I guess at the end of the day, what I should be telling people is that my new relationship with food can be strange and complicated. I should be telling people that sometimes you feel like a nut, and sometimes you don’t. I should be telling people that counting calories doesn’t make me some form of superhuman, and that sometimes we mortals need food for something other than fuel.

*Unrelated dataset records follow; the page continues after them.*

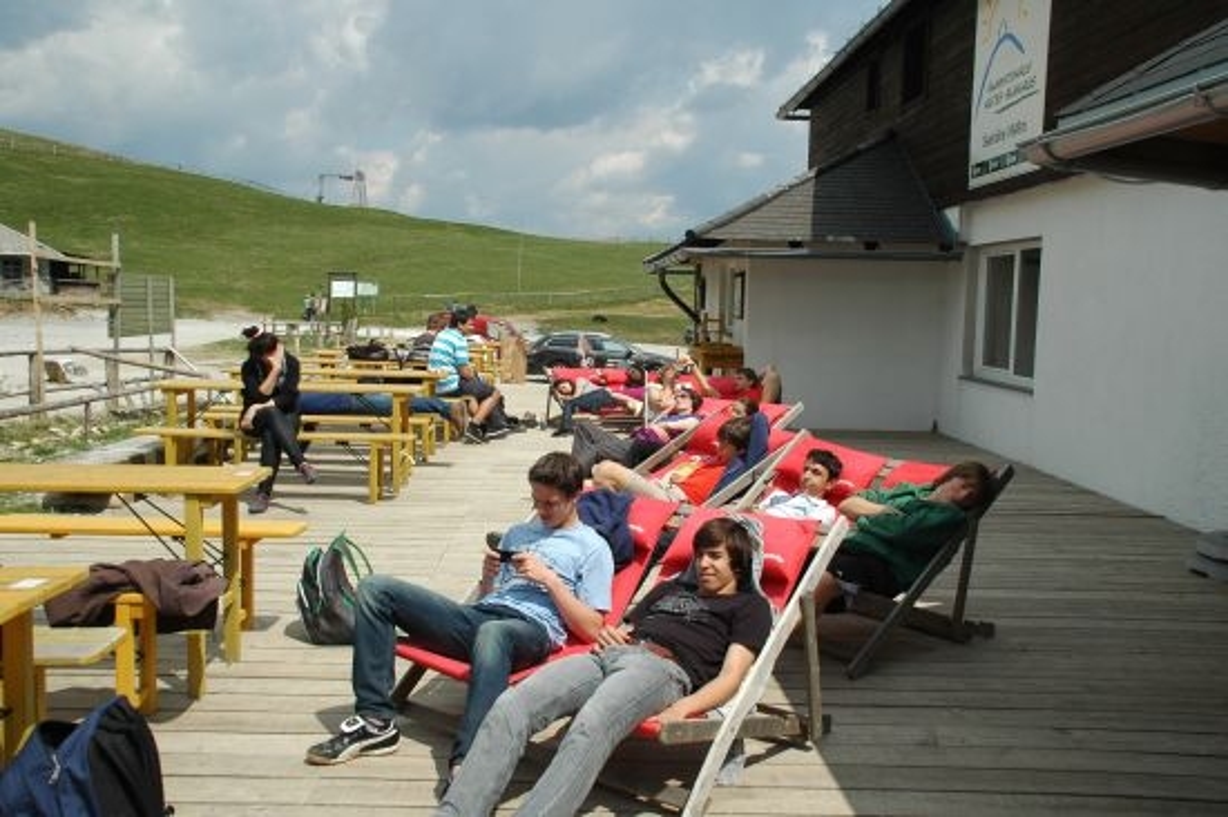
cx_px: 614
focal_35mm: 36
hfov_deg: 53.2
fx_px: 1227
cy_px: 408
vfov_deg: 36.8
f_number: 11
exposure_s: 1/400
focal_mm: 24
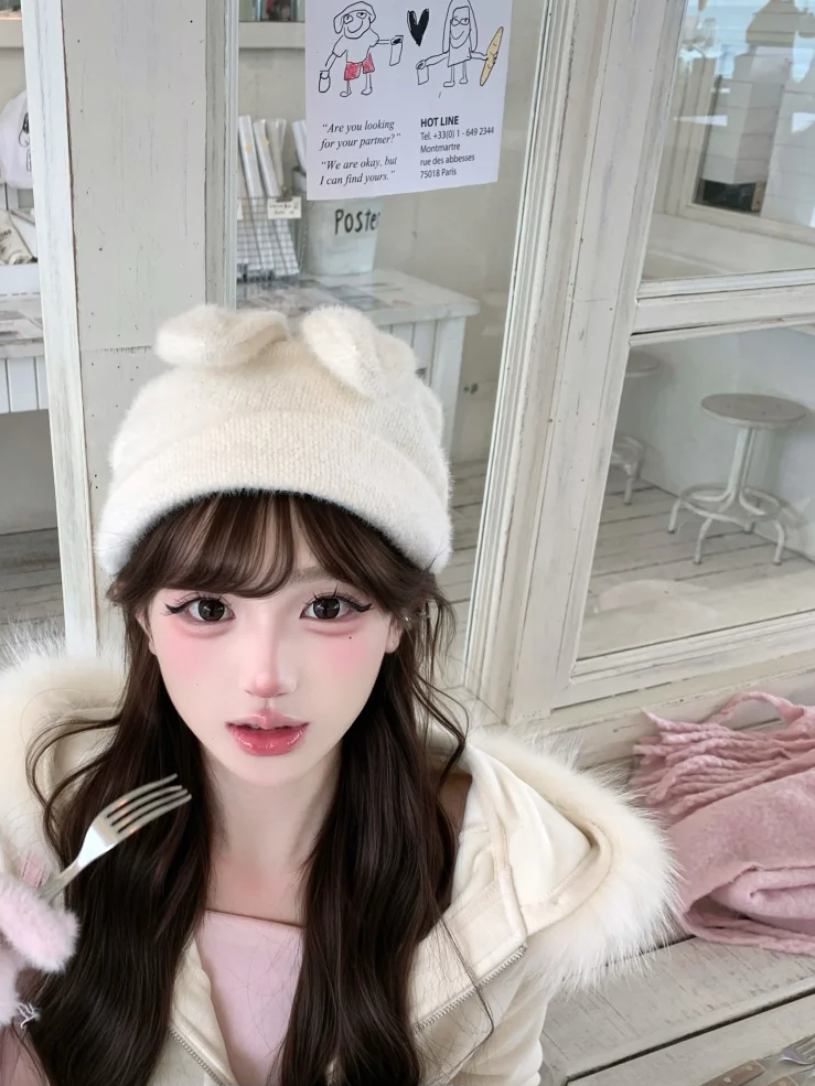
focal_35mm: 38
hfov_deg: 37.1
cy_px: 700
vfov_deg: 48.4
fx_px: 1193
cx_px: 242
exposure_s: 1/120
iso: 80
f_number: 1.8
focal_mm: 4.25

Most of all, I should be telling them that what is in my lunchbag, what is in my cabinets, what is in my refrigerator, what I pick up after a long day, and what I end up consuming are all a matter of balance and consecutive decisions that are the long road to a goal. There’s no sense in stopping at every mile marker, and there’s no sense in taking a pit stop if I don’t need to, but sometimes, I will need to take pit stops in order to get to my destination with any semblance of sanity, even if it technically might slow me down just a little.